Margaret Thatcher administered a poisonous medicine on behalf of Capitalism that created a less fair UK, her surgery was a systematic reduction in Trade Unionism, reducing the bargaining power of employers; cuts in income tax to provide increasing rewards for incremental effort; reductions in benefits to create stronger incentives to force workers to take any kind of job; privatization of the public sector and significant pay rises for those who run them. A lot of people were seriously hurt along the way and are still paying the price as it led to this present economic crisis!

Friday, 1 May 2009



WORLD POVERTY

Most people are aware of the awful poverty that exists in parts of Asia and India but capitalism is a world system with world-wide social problems. "Volunteers from one of the world's most impoverished countries are to travel to Scotland to help people in communities blighted by drink and violence. The aid workers from Pakistan have been warned that they will see shocking poverty when they arrive next month in the east end of Glasgow to work in some of Britain's most run-down housing schemes.... In Pakistan, a third of the 170m population lives below the poverty line - defined as earning less than $2 (£1.36) a day. However, the average life expectancy for men is 62, compared with 54 in parts of Glasgow" (Sunday Times, 12 April). No doubt many of these doomed men will be singing on a Saturday night "Glasgow Belongs To Me". In reality though, Glasgow – like ever city on Earth – belongs to the capitalist.

From The Socialist Standard, Voice from the Back May 2009

If only money grew on trees!


Disgraced banking boss Sir Fred Goodwin, hired an assistant at the Royal bank of Scotland who's job it was to ensure that the case machines at the firm's head office only issued bank notes signed by him. Goodwin on £703,000 a year pension, specifically hired this person to check that all the note's had his name on them - can you Adam and Eve it!
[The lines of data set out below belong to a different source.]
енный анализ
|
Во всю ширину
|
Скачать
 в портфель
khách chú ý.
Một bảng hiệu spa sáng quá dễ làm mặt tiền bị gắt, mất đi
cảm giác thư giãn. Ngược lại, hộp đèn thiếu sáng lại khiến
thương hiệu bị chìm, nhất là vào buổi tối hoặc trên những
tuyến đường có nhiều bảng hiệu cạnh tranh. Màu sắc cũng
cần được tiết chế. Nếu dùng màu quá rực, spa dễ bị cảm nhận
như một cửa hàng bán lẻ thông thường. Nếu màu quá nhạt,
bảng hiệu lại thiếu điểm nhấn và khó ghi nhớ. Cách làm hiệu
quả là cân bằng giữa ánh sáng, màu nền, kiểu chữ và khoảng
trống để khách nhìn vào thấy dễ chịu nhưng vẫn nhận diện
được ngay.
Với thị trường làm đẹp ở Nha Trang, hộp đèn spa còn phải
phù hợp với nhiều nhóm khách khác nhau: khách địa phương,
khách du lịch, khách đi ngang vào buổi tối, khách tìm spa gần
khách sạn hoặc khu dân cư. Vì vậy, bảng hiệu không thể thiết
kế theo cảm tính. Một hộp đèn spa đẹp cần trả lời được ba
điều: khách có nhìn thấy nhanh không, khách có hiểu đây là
Meanwhile, coin forgery is booming it's an (illegal) business, worth £44 million. It costs a pittance to forge a £1 coin, and the mark-up is substantial. Former Assay Master to the Queen (responsible for checking hall-marks) and now a coin authenticator, Robert Matthews says: "It costs around ten or 20 pence to make a coin." The coins are very much made the same way as the Royal Mint makes their coins; punching out blank coins from a strip of brass, then striking them with the impression copied from a bona fide coin. The other method is casting, the coins are usually made of lead obtained from the nearest church roof. The process involves coating or electroplated. They don't last long in circulation because they're soft and get spotted quickly, but whatever the drawbacks it is, a boom industry and one that could undermine our entire currency at a time when so-called conifdence in the pound is already low.

History tells us in what we call primitive societies, they had no need for money, since they did not trade. In a primitive communist society, all able bodied persons would have engaged in obtaining food, and everyone would share in what was produced by hunting and gathering. There would be almost no private property, other than articles of clothing and similar personal items, because primitive society produced no surplus; what was produced was quickly consumed. The few things that existed for any length of time (tools, housing) were held communally. There would have been no state. Sounds good hey! - How primitive was that?